At some point, I just about cried. It was 10ish, and I hadn’t grabbed breakfast, and all I wanted was to go down to the vending machine and get a freaking Pop-Tart. I figured I should wait, though, because the elevator could be down all day and I should save my couple trips up the stairs for lunch and bathroom breaks.  I ended up calling my husband, who works in the building next door, and asked him to bring me a Pop-Tart. He did, because he’s awesome.

Later, I tried the elevator again and discovered that when the half door on the top floor closes automatically, it doesn’t close all the way.  And, strangely enough, the elevator won’t descend unless the door is closed.  Which is a lovely safety feature, except for the fact that the door stops about an inch before it’s actually closed, leaving me to swear a lot and try vainly to get someone to check it.

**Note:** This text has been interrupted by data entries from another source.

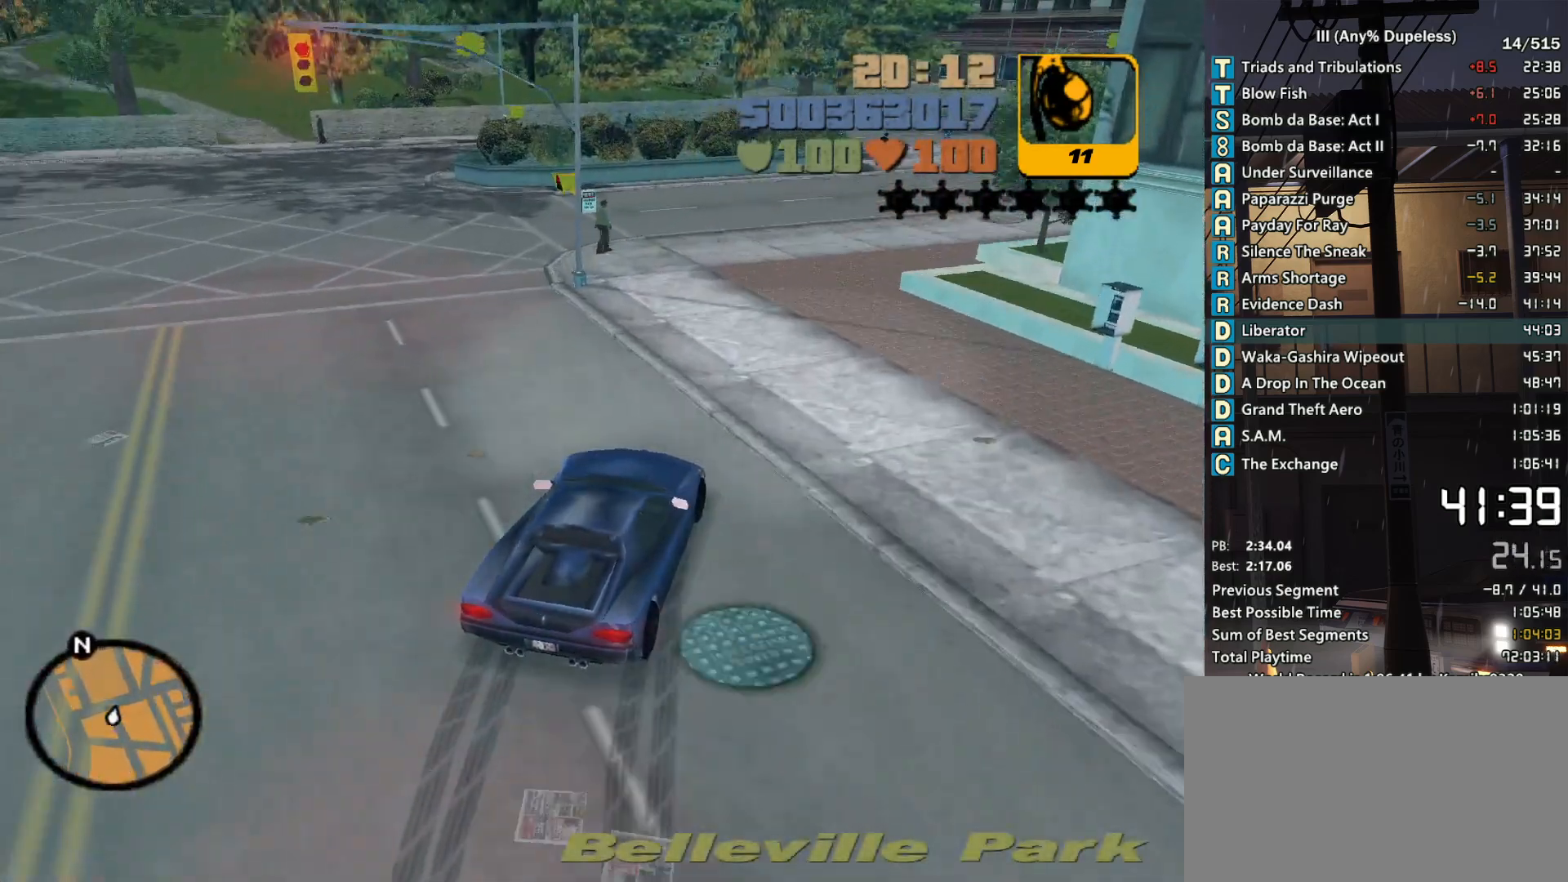
{"keys": ["d", "w"], "mouse": [], "events": [[50, "d", "up"], [50, "s", "down"], [100, "s", "up"], [250, "a", "down"], [283, "a", "up"], [283, "d", "down"], [383, "w", "down"]]}
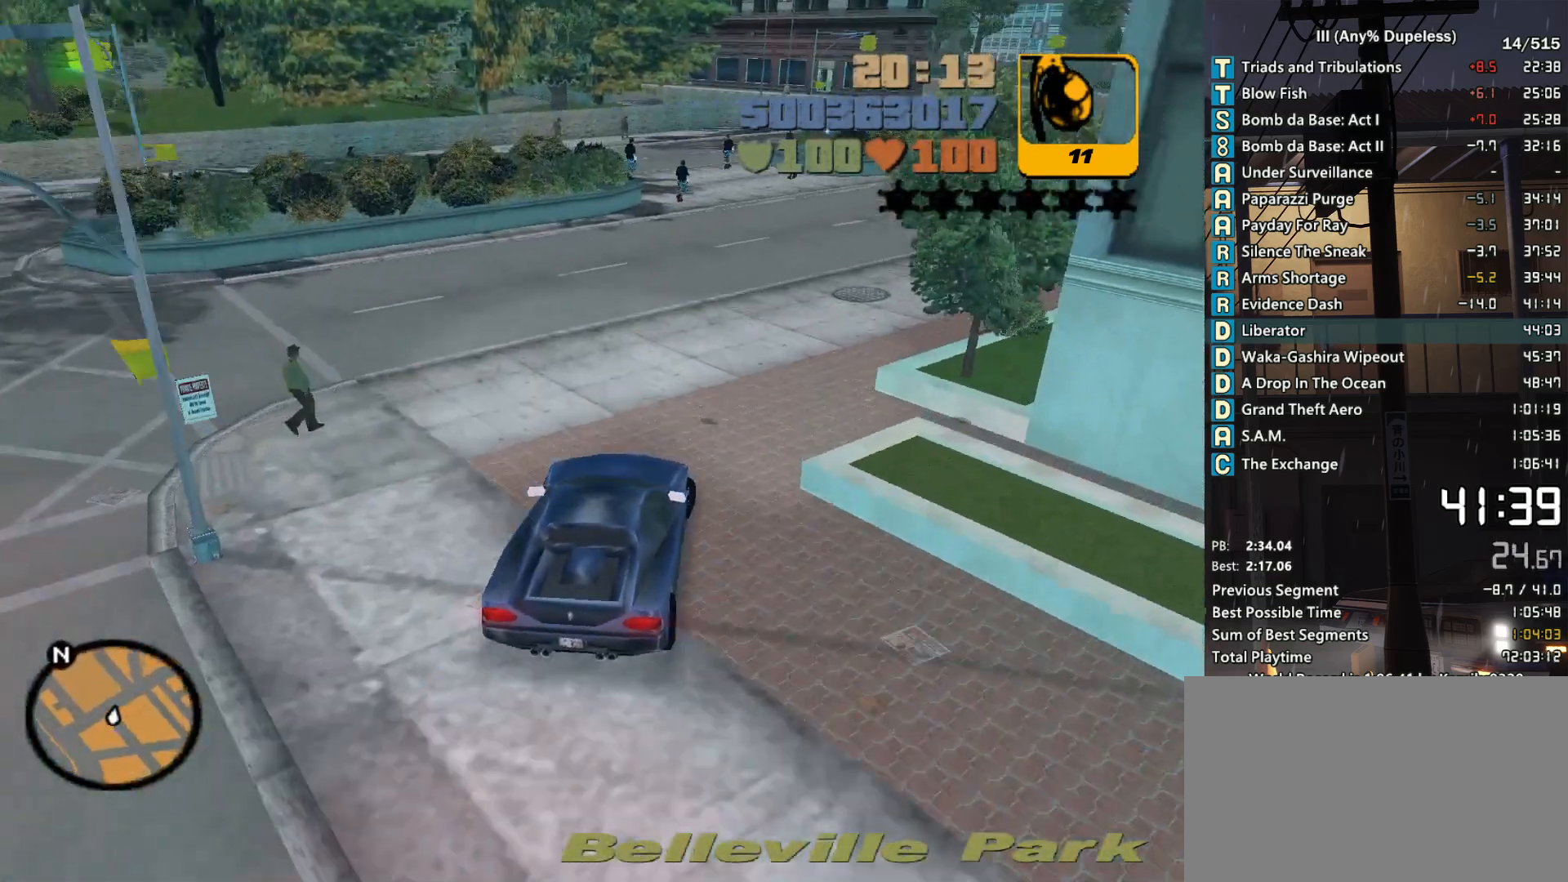
{"keys": ["d", "w"], "mouse": [], "events": [[116, "d", "up"], [216, "d", "down"], [300, "d", "up"], [450, "d", "down"]]}
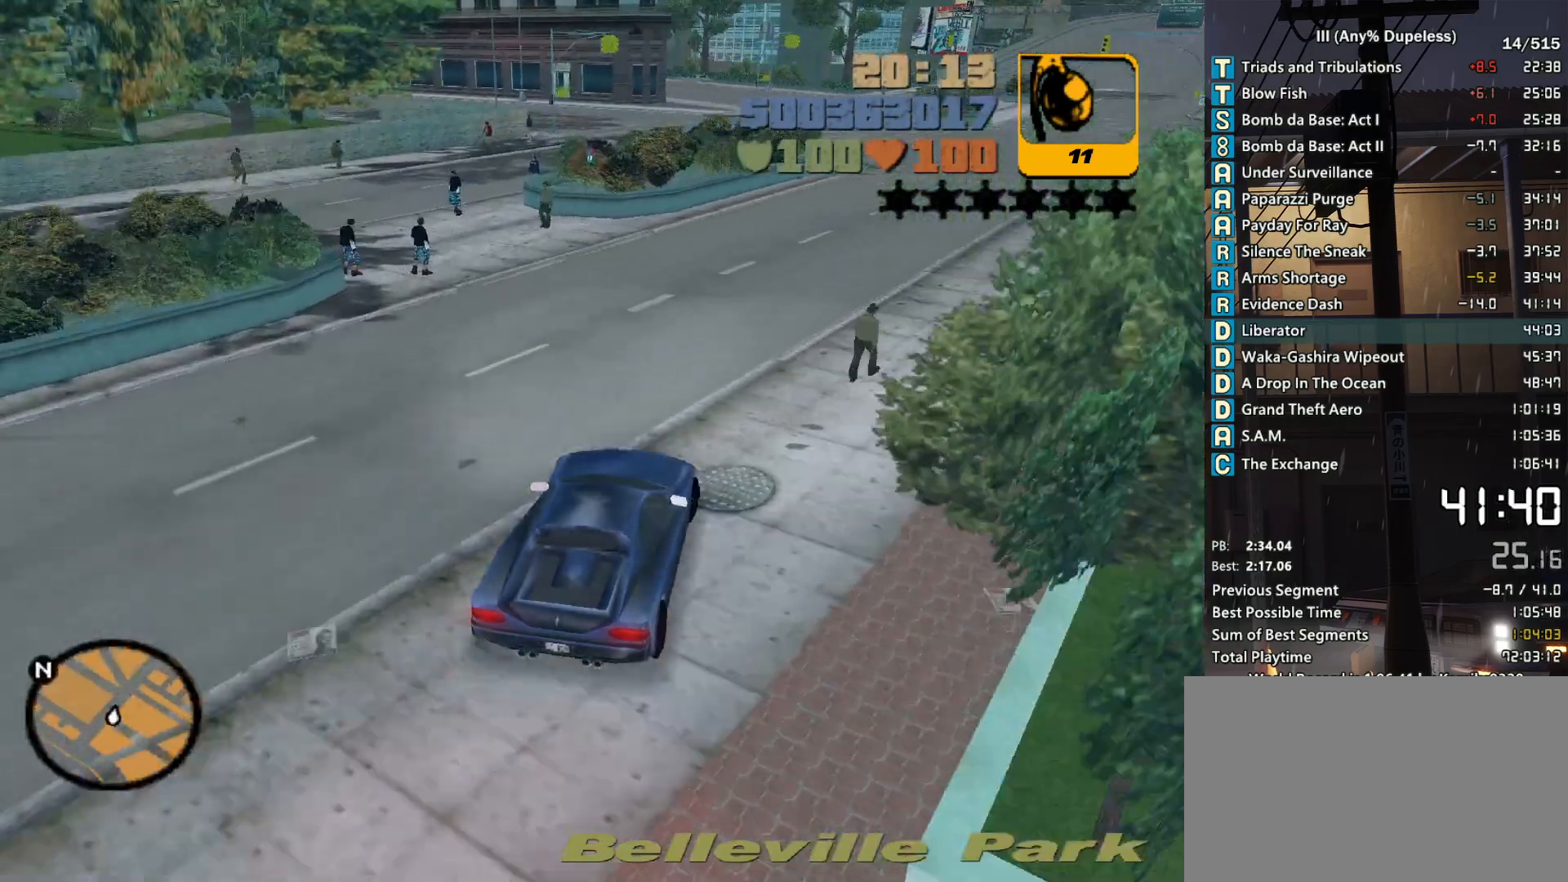
{"keys": ["w"], "mouse": [], "events": [[33, "d", "up"], [133, "d", "down"], [233, "d", "up"]]}
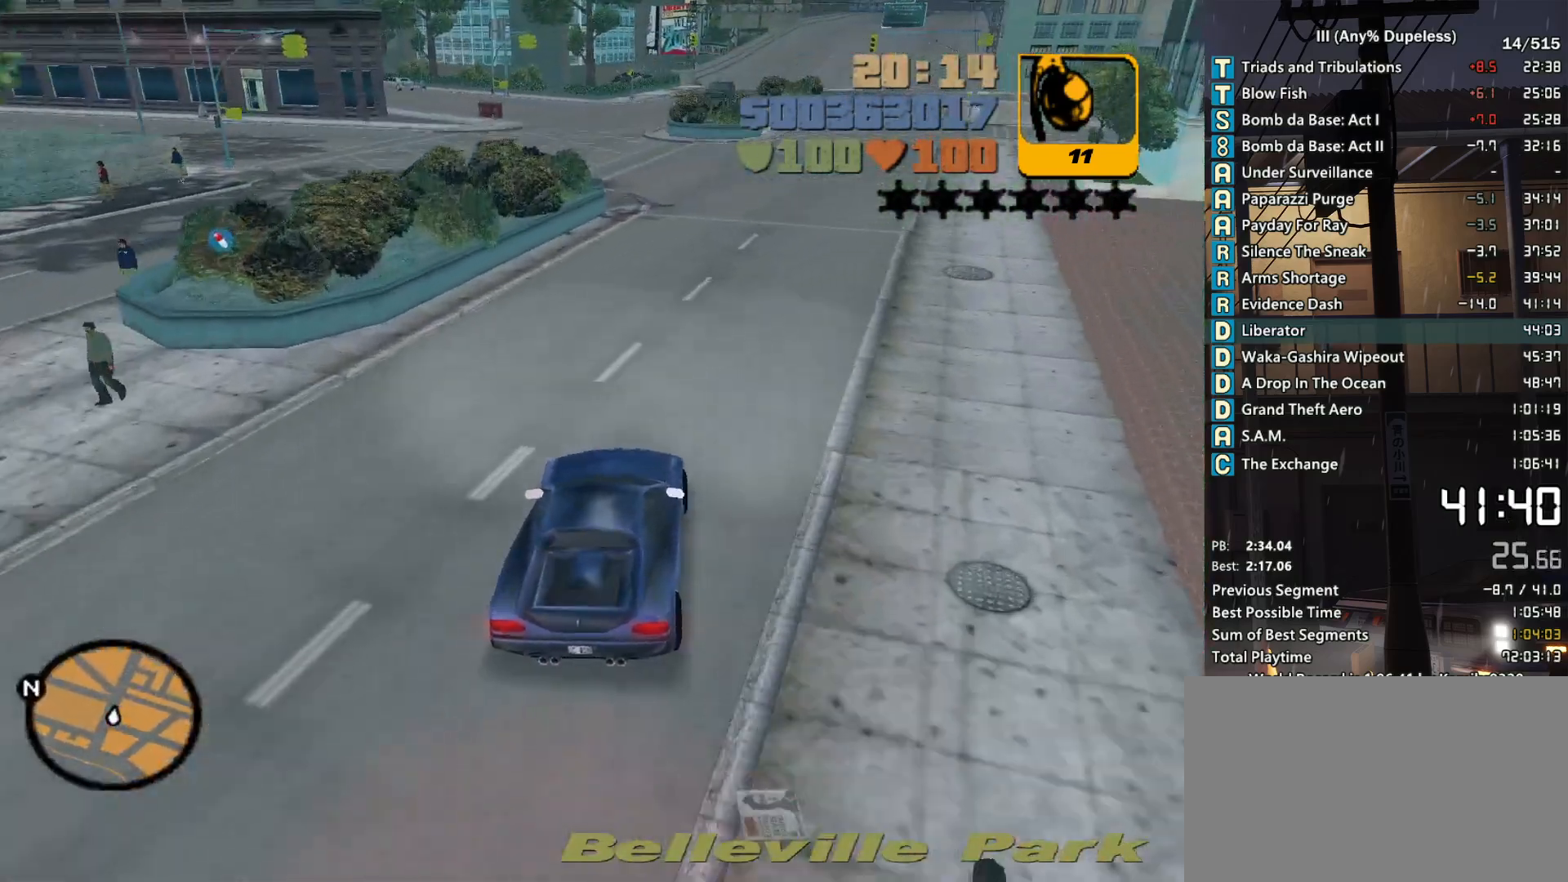
{"keys": ["a", "w"], "mouse": [], "events": [[50, "d", "down"], [100, "d", "up"], [433, "a", "down"]]}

Before I figured out what was wrong with the elevator, I called my boss and asked if I could move to another location temporarily.  He went off to check who was out on travel or vacation, and he did actually find me another spot. I ended up not needing it, but the actual people I work with have been really helpful. The building design itself, not so much.

For me, this is an annoying inconvenience that will be over Friday afternoon. Even if the elevator dies completely, it probably won’t do damage for me to go up the stairs an extra time or two.  At worst, it’ll hurt some. But for someone with a long-term disability, this would be a nightmare.  That wheelchair-using coworker who used to work in the building?  Yeah, they had to move him somewhere else because of elevator issues.  The elevator would be down, and he’d be stuck in the lobby for two hours instead of being able to come upstairs and do his job.

Nobody intended that certain areas of the building be unusable for people with mobility issues.  Technically, the building is presumably ADA compliant. But in practice, ouch.